Format everything in the records below, from the line containing "pose: elev=347.4 azim=192.3" down to the line containing "Dot at: (280, 265)", both ends included, as a JSON list of strings with one string per line and blank lines omitted.

..............................

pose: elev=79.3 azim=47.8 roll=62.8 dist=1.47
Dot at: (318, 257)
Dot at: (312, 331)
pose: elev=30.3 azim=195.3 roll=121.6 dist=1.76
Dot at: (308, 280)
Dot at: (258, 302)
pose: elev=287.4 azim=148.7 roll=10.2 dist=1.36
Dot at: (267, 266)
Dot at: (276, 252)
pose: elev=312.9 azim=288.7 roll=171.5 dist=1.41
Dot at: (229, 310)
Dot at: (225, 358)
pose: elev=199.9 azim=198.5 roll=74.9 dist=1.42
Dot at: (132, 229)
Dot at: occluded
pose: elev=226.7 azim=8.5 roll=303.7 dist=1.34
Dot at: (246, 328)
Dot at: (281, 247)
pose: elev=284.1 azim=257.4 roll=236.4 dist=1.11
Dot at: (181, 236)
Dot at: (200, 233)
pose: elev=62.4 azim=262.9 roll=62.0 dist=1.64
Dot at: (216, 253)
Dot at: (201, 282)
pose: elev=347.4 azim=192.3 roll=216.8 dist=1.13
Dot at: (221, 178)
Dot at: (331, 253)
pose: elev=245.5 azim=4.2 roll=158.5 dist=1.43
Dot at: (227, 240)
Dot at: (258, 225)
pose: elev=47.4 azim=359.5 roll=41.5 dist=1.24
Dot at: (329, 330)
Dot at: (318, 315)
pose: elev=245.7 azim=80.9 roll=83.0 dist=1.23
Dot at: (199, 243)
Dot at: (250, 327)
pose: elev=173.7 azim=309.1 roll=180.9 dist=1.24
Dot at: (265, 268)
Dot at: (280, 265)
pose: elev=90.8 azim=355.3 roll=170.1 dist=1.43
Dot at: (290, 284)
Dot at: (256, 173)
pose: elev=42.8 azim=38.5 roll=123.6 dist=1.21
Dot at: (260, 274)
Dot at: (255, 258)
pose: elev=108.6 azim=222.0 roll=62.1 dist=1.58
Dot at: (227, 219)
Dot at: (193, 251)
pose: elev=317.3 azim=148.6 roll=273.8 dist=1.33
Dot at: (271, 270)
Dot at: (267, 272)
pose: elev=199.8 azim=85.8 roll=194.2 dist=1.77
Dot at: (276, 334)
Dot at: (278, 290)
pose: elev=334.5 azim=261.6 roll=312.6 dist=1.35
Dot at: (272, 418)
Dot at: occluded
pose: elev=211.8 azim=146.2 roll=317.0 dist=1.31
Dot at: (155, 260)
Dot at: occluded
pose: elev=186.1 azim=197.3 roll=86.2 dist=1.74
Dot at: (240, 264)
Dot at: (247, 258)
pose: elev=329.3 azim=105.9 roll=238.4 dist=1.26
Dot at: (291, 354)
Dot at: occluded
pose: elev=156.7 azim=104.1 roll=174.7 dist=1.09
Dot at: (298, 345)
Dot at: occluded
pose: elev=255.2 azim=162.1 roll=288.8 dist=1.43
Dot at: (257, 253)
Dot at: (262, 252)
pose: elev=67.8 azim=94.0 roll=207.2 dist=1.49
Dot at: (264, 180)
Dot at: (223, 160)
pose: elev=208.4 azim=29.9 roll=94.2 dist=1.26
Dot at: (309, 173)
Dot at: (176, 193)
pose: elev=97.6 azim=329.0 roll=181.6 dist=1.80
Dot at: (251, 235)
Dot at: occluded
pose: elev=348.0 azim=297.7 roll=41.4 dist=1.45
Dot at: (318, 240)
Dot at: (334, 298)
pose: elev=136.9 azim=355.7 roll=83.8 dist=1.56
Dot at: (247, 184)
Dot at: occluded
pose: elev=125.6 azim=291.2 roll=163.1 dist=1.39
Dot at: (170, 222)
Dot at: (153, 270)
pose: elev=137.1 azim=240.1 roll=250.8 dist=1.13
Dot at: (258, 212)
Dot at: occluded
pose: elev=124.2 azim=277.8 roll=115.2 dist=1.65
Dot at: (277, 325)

..............................

- Answer to this exercise -
[
  "pose: elev=347.4 azim=192.3 roll=216.8 dist=1.13",
  "Dot at: (221, 178)",
  "Dot at: (331, 253)",
  "pose: elev=245.5 azim=4.2 roll=158.5 dist=1.43",
  "Dot at: (227, 240)",
  "Dot at: (258, 225)",
  "pose: elev=47.4 azim=359.5 roll=41.5 dist=1.24",
  "Dot at: (329, 330)",
  "Dot at: (318, 315)",
  "pose: elev=245.7 azim=80.9 roll=83.0 dist=1.23",
  "Dot at: (199, 243)",
  "Dot at: (250, 327)",
  "pose: elev=173.7 azim=309.1 roll=180.9 dist=1.24",
  "Dot at: (265, 268)",
  "Dot at: (280, 265)"
]